Sunday, April 28, 2019

"A Canticle for Liebowitz" and the Supreme Court

Mark Tushnet

Warren Miller's 1959 science fiction novel A Canticle for Liebowitz describes a world taken over by the forces of irrationality. A small group of monks retreat to their abbey with a collection of books saved by Isaac Liebowitz, the last repository of rationalism. The monks study the books for centuries and sporadically re-enter the world in an always-futile hope to re-establish a well-functioning social order guided by science and reason.

Today many liberals who factor the Supreme Court into their political calculations are a lot like the"Order of Liebowitz" in the novel. They too have a group of texts, one that they take to be the true foundation of constitutional law -- scattered volumes of the U.S. Reports numbered 347 (Brown v. Board of Education), 410 (Roe v. Wade), 539 (Lawrence v. Texas), 576 (Obergefell), maybe one or two more.

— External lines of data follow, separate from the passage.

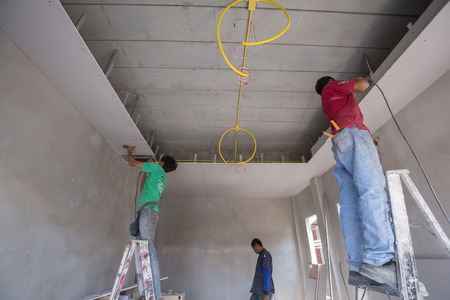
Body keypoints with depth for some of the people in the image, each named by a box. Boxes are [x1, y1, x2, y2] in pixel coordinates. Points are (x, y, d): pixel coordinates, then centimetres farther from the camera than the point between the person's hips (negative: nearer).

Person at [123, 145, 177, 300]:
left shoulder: (157, 168, 6)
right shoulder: (163, 178, 27)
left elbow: (132, 162, 10)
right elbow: (145, 184, 42)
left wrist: (130, 152, 30)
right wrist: (146, 170, 49)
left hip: (148, 210, -9)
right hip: (148, 212, 9)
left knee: (149, 250, -15)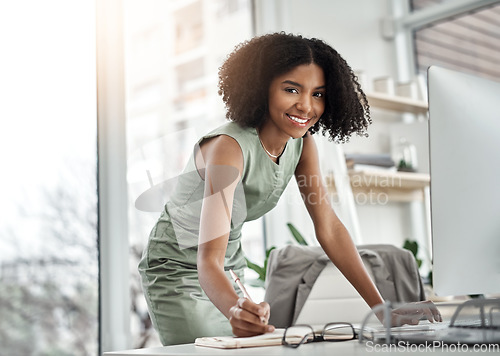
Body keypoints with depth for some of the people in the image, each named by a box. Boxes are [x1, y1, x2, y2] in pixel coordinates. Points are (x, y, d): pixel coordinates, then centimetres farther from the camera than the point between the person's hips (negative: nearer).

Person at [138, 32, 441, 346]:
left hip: (232, 264, 6)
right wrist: (236, 310, -60)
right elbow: (209, 260, -39)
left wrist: (382, 307, -16)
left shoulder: (302, 144, -10)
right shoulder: (230, 147, -32)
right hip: (178, 269, -6)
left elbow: (329, 228, -9)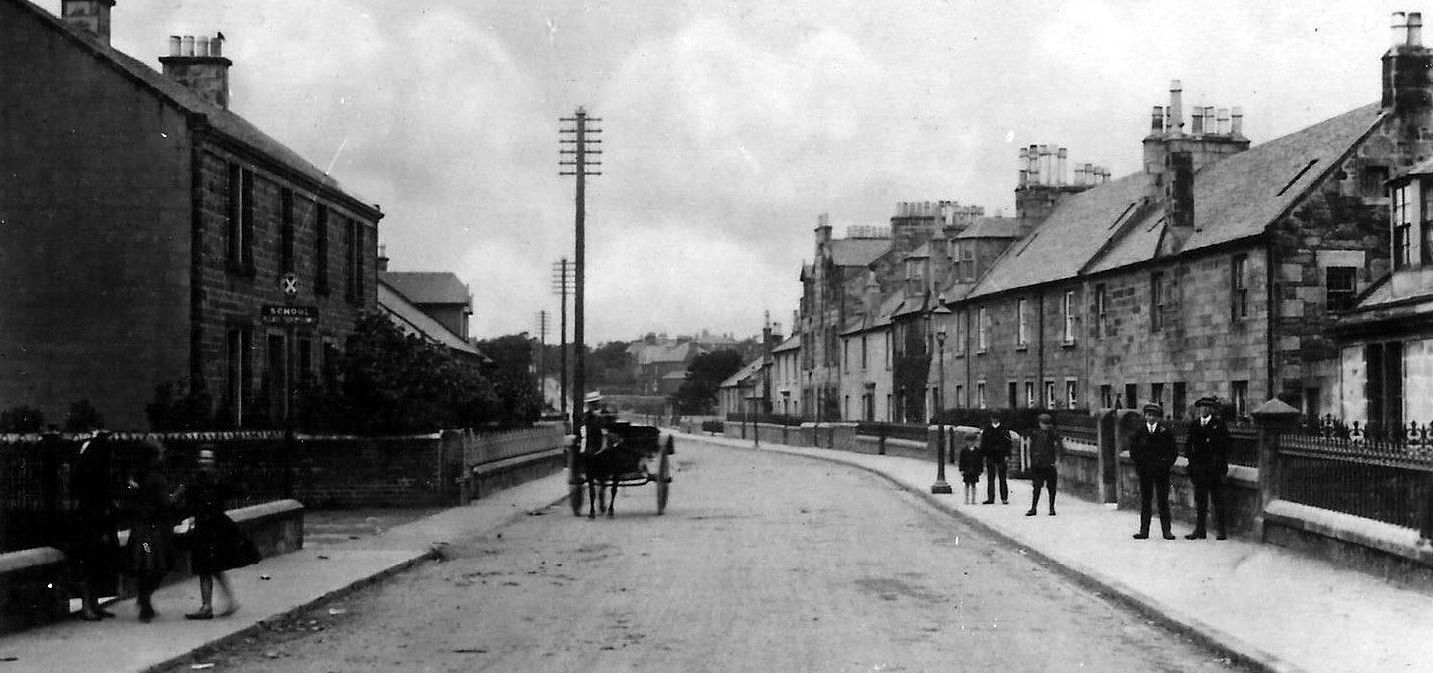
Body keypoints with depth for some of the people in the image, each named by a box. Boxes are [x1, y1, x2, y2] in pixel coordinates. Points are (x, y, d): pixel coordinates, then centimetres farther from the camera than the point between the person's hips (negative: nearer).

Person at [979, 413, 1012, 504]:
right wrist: (983, 455, 3)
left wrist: (1007, 455, -7)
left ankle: (1004, 498, 3)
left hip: (1001, 457, -2)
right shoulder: (987, 430, 9)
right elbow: (983, 443, 10)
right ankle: (990, 498, 6)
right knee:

From these volumes these liberals draw a picture of the Supreme Court as an institution defending minorities against oppression and protecting freedom of expression against unjustified government suppression. They then rely on this picture to worry about policy proposals that in their view would damage the Court's legitimacy -- and thereby, the inference is, weaken the Court's ability to fulfill these honorable functions.

Had the monks retained the full set of U.S. Reports, or even a decent random sample, they might draw a different picture, one in which the Court overall (not in every case, of course) has reinforced oppression of minorities and suppression of speech. There are brights spots in the picture. Notably, Seth Kreimer has ably shown that the Court has done a decent job of policing "village tyrants," local legislators and executive officials who go out of their way to oppress and suppress. But, the picture as a whole is pretty gloomy.

The current Supreme Court has obviously done a bang-up job of protecting Big Pharma and the Koch Brothers and their ilk against government oppression (Sorrell v. IMS Health, Citizens United), and of course Muslims against racist policies (Trump v. Hawaii). And it seems poised to read the Constitution to allow Republicans to adopt policies that entrench the Republican party in Congress and state legislatures while finding Democratic (and democratic) policies unconstitutional.

So, what's the net effect likely to be of weakening the Court's legitimacy? Perhaps (one can always hope) a reinvigoration of a liberal legislative politics about the Constitution's meaning.